In fact, this week Apple outlined an additional list of requirements that governments must contractually agree to in order to be allowed to develop apps that use the new Exposure Notification framework. Chief among this is not only putting user privacy first by avoiding all unnecessary data collection, but also guaranteeing that data from the Exposure Notification system will not be used for purposes like enforcing quarantine restrictions by law enforcement.
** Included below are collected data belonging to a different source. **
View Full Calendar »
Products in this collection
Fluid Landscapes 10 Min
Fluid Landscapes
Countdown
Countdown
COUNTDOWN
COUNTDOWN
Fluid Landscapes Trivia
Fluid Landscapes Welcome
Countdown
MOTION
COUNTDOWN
In short, Apple is endeavouring to make sure that it’s not laying the groundwork for countries to turn its solution into the tools of a police state.

However, as far as France is concerned, Apple is overstepping its bounds by mandating these restrictions, insisting that “big American companies” have no right to dictate how governments fighting the coronavirus should be allowed to proceed.
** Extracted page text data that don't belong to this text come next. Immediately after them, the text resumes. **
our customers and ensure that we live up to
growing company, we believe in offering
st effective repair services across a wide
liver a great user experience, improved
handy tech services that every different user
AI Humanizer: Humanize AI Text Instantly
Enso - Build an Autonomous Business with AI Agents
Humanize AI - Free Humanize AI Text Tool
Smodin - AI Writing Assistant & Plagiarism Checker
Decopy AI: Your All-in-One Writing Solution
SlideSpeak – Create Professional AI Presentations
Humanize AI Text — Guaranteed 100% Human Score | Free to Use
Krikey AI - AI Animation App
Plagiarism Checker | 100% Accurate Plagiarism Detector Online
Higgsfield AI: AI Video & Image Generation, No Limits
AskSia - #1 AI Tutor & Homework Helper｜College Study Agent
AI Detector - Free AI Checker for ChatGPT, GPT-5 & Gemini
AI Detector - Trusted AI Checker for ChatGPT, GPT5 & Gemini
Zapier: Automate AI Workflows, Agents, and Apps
We consider that oversight of the healthcare system, fighting the coronavirus, is a matter for governments and not necessarily for big American companies.

Cedric O, French Minister for Digital Technology

France is not alone in its approach to contact tracing apps, although it is becoming an outlier among European countries. Germany originally resisted the idea, but recently did an about-face, deciding it would sign on with the Apple-Google solution, along with many other EU countries. Only the U.K. has insisted on taking a radically different approach that could potentially be even more invasive than what France is working on, much to the chagrin of privacy advocates. Britain is poised to begin testing its app on the Isle of Wight this week, but as The Register points out, it’s likely not only a very bad idea, but could even be illegal due to its insistence on collecting user location data and storing it in a centralized government database.

Of course, as with the famous case of the FBI and the San Bernardino shooter, Apple tends to look at the long-term impact of the security and privacy decisions that it makes, and it’s understandable how it sees the decentralized approach to contact tracing as being crucial to avoid opening the doors to the potential for abuse by governments, even if they are approaching it with the best intentions in trying to fight a global pandemic.